▸ ASSIGNMENT 1
According to the blog comment about the Church, for how long have its issues faced the Church?
▸ ASSIGNMENT 2
Carry the blog comment about the Church forward from its final line.

BEGIN TEXT UNDER STUDY

Revgal, I think that being willing to own our own fears and discouragement allows us to recognize that it isn't "just me." That is the beginning of the revolution! Hang in there. We are dealing with issues that have faced the Church for over 2000 years. We will not see what we ache for in our lifetime, but we can begin to help those who come after to make their own strides. It is always the young who think that they know better and the Church that they are creating will be different until it sneaks up on them that they have sold their inheritance for a mess of pottage. Hopefully it will be the third generation who will get it right.

Crimson Rambler said...

END TEXT UNDER STUDY
BEGIN INFORMATION GIVEN

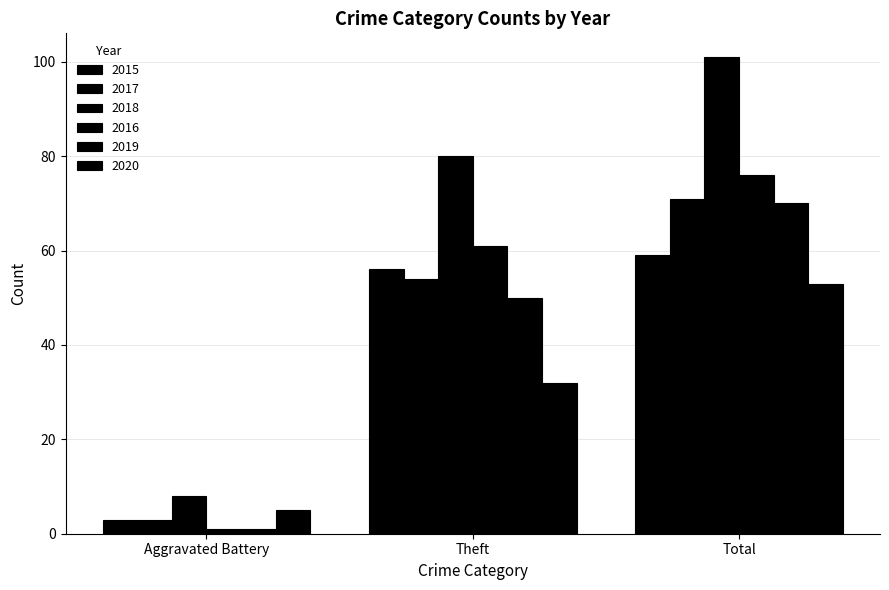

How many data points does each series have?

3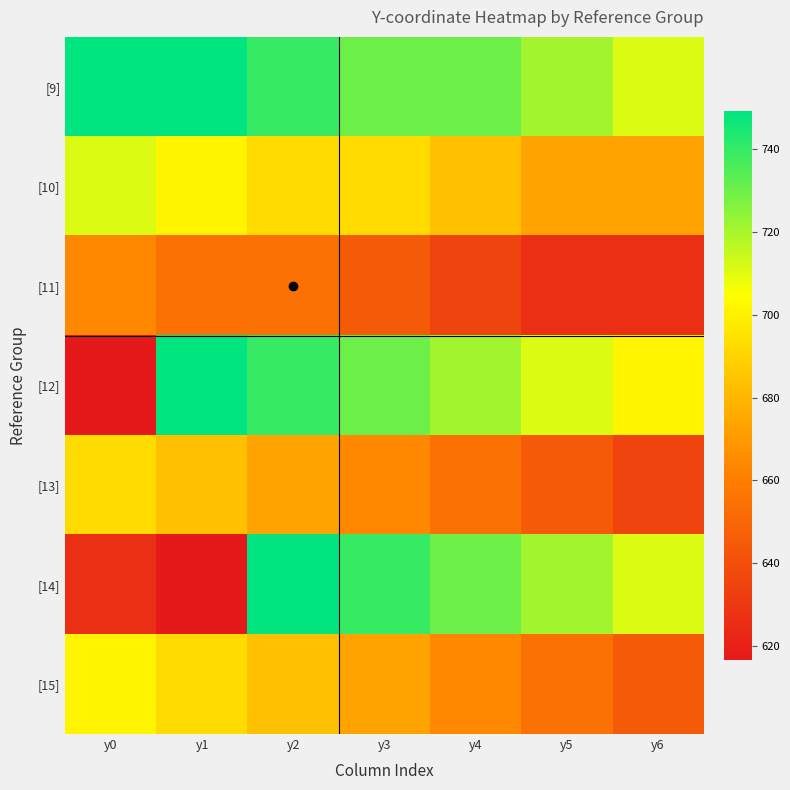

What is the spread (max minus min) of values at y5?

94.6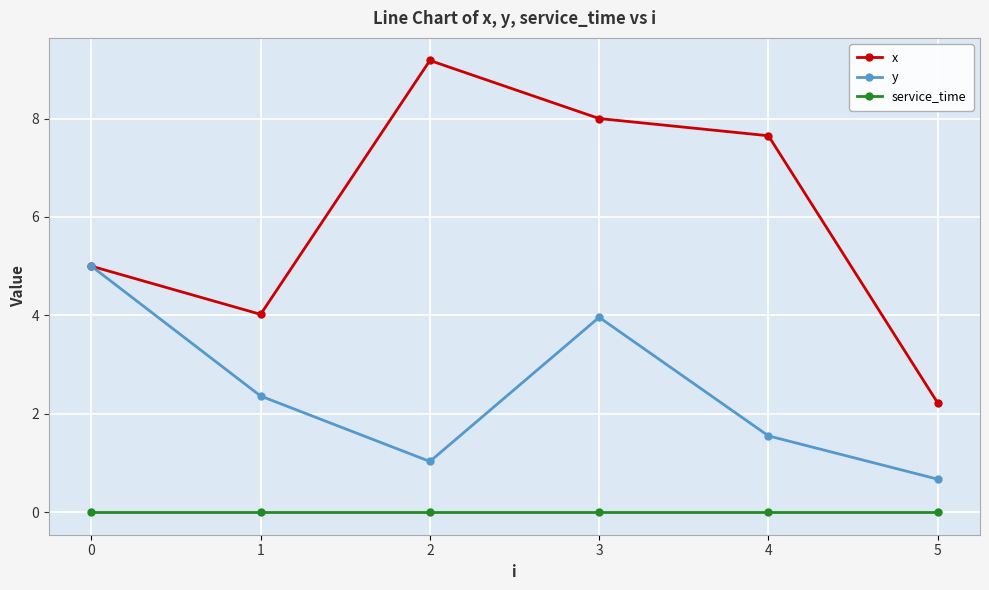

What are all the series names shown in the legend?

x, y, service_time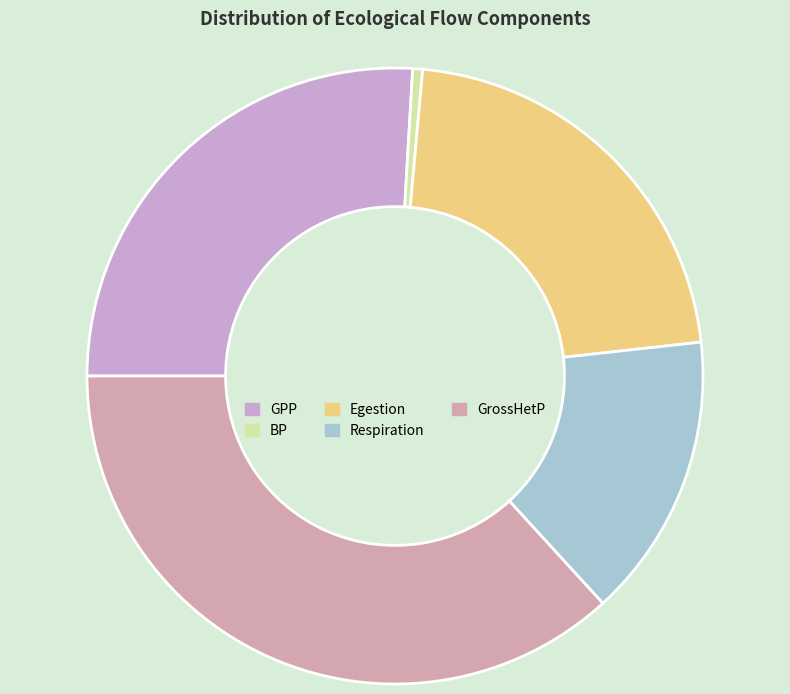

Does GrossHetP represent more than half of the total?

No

END INFORMATION GIVEN
BEGIN INFORMATION GIVEN

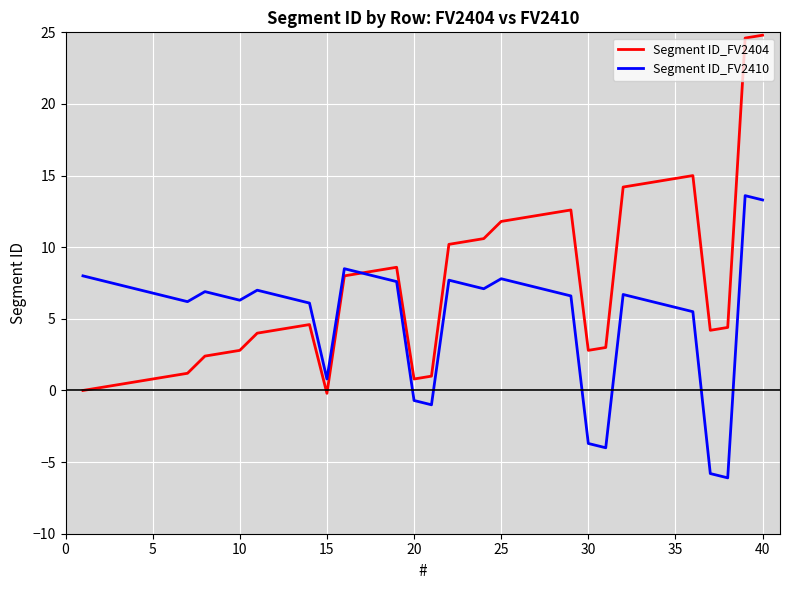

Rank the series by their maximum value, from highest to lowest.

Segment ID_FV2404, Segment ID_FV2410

END INFORMATION GIVEN

▸ EXPECTED OUTPUT 1
For over 2000 years.

▸ EXPECTED OUTPUT 2
[Came into this discussion earlier with unintentional anonymity -- or mis-identification, thought I'd best come back as me--and incidentally CLARIFY and SPECIFY] I was comforted to hear this discussion because I am tempted to say, "and here I thought it was just me..." and also tempted to wish it WERE "just me"; thank you, muthah+, for laying it on the line and thank you ALL for your candour... I think I'll have to put a post on my own blog in order to sort out and ruminate my own malaise into some sort of utterance from here. [Please bear with me, as my keyboard isn't happy with either "a" or "s" at this point, does impede one's eloquence rather!]
Dear ALL who have commented on this post, I'm glad you have done so and I'm very glad to know you and to "know you are there." I'm glad of my connection with RevGals, profoundly glad... I've shared laughter and sympathy and exasperation and joy in a way that hasn't been safe elsewhere, and that's a remarkable solace in great loneliness.